On the eve of the Hartlepool by-election, it was beginning to dawn on Toynbee that Starmer’s popularity among newspaper columnists had not translated into mass appeal. That didn’t mean she was wrong, of course. If the people had not yet warmed to Starmer, so much worse for the people:

When politicians lose elections, they must blame themselves — but never the voter. Failure sends them into mea culpas of “listening” to seek out the fault within their party. But the rest of us are under no such constraint to pretend the voter can’t be wrong or irresponsible, gullible or pork-barrel bribed, without checking basic facts available at the click of a mouse … voters have no excuse, with Keir Starmer and his frontbench a thoroughly electable, decent and honest alternative compared with the rogues’ gallery opposite.

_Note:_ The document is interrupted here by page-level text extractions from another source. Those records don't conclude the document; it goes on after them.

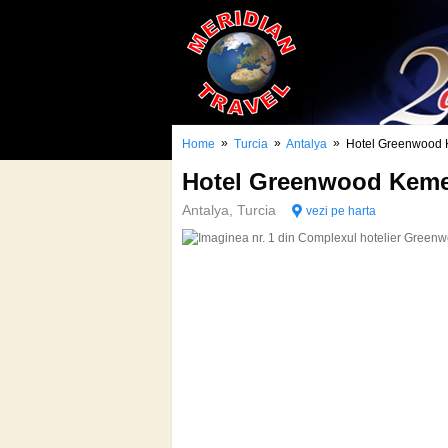
»
»
»
Home
Turcia
Antalya
Hotel Greenwood
Hotel Greenwood Kem
Antalya, Turcia
vezi pe harta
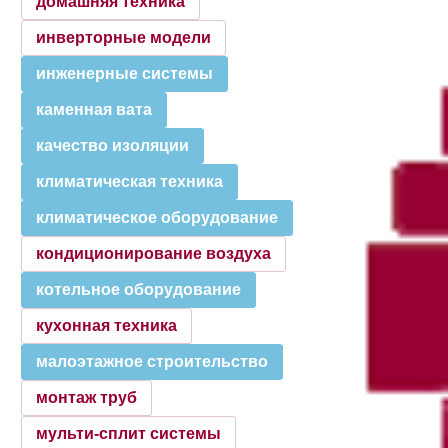
домашняя техника
—
инверторные модели
инженерные системы
—
каменная вата
качество изоляции
—
климатическая техника
климатическое оборудование
—
кондиционирование воздуха
—
котельное оборудование
кухонная техника
—
малоэтажное строительство
монтаж труб
—
мульти-сплит системы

As far as Toynbee and her peers are concerned, they are the ones who have the power to bestow “electability” on politicians, in much the same way that a Catholic priest has the power to baptize children and exorcise demons. If it turns out that people don’t want to vote for those politicians, that is a minor detail, and certainly requires no introspection on the part of commentators.

Making a Mountain

Starmer and his outriders have repeatedly claimed that he had a “mountain to climb” on ascending to the leadership. This glosses over the fact that it was Labour’s right-wing faction which worked tirelessly to construct that mountain in the run-up to the 2019 election, in the full knowledge that they were doing so. After running a deceitful leadership campaign, Starmer lifted that faction back into its position of dominance and gave its most bilious figures free rein to pursue their vendetta against Corbyn and the Left.

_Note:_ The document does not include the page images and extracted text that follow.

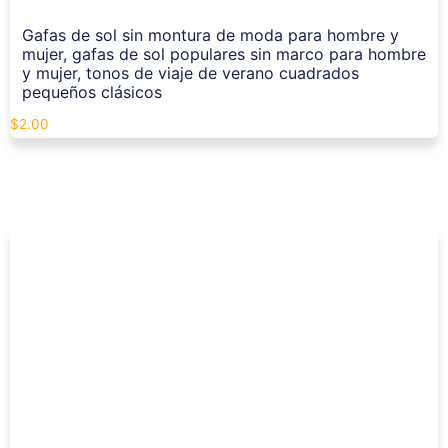
Gafas de sol sin montura de moda para hombre y
mujer, gafas de sol populares sin marco para hombre
y mujer, tonos de viaje de verano cuadrados
pequeños clásicos
$
2.00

Labour’s self-styled “new management” is still giving this factional vendetta priority over the party’s electoral self-interest, let alone any higher principles. During the election campaign, Starmer went out of his way to insult British Muslims by canceling his decision to attend a Ramadan iftar, supposedly because one of those in attendance had called for a boycott of Israeli dates. A decisive majority of Labour members support the Boycott, Divest, and Sanctions (BDS) campaign, and just 3 percent declared themselves to be “strongly opposed” to it. However, Starmer is determined to conflate support for Palestinian rights with antisemitism, since that supplied the pretext for him to sack his leadership rival Rebecca Long-Bailey.

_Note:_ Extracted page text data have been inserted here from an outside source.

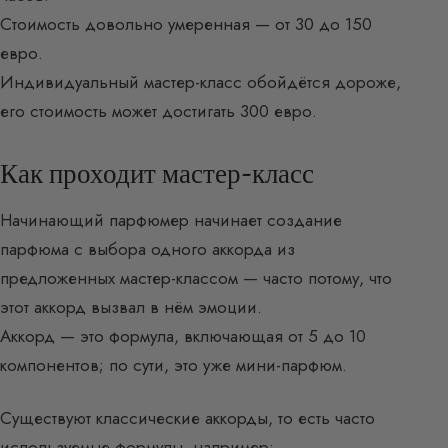
Стоимость довольно умеренная — от 30 до 150
евро.
Индивидуальный мастер-класс обойдётся дороже,
его стоимость может достигать 300 евро.
Как проходит мастер-класс
Начинающий парфюмер начинает создание
парфюма с выбора одного аккорда из
предложенных мастер-классом — часто потому, что
этот аккорд вызвал в нём эмоции.
Аккорд — это формула, включающая от 5 до 10
компонентов; по сути, это уже мини-парфюм.
Существуют классические аккорды, то есть часто
используемые формулы, например:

We shouldn’t expect Starmer or his aides to draw any useful lessons from this setback. They have deliberately cut themselves off from Labour’s left-wing current, whose representatives they have marginalized and humiliated at every opportunity. Starmer is now a hostage of the Labour right, who will demand more policy shifts and more purges of the membership. They didn’t care about winning when Corbyn was in charge, and they don’t care about it now, either.

Appeals to party unity or electoral pragmatism won’t cut any ice with this faction, whose leading members would not change a single aspect of their behavior from 2015 onward if they could do it all again. They would happily suffer a hundred by-election defeats for the sake of knowing they had seen off their left-wing opponents. Anyone who wants to arrest Britain’s slide toward Hungarian-style one-party dominance will have to confront that fact.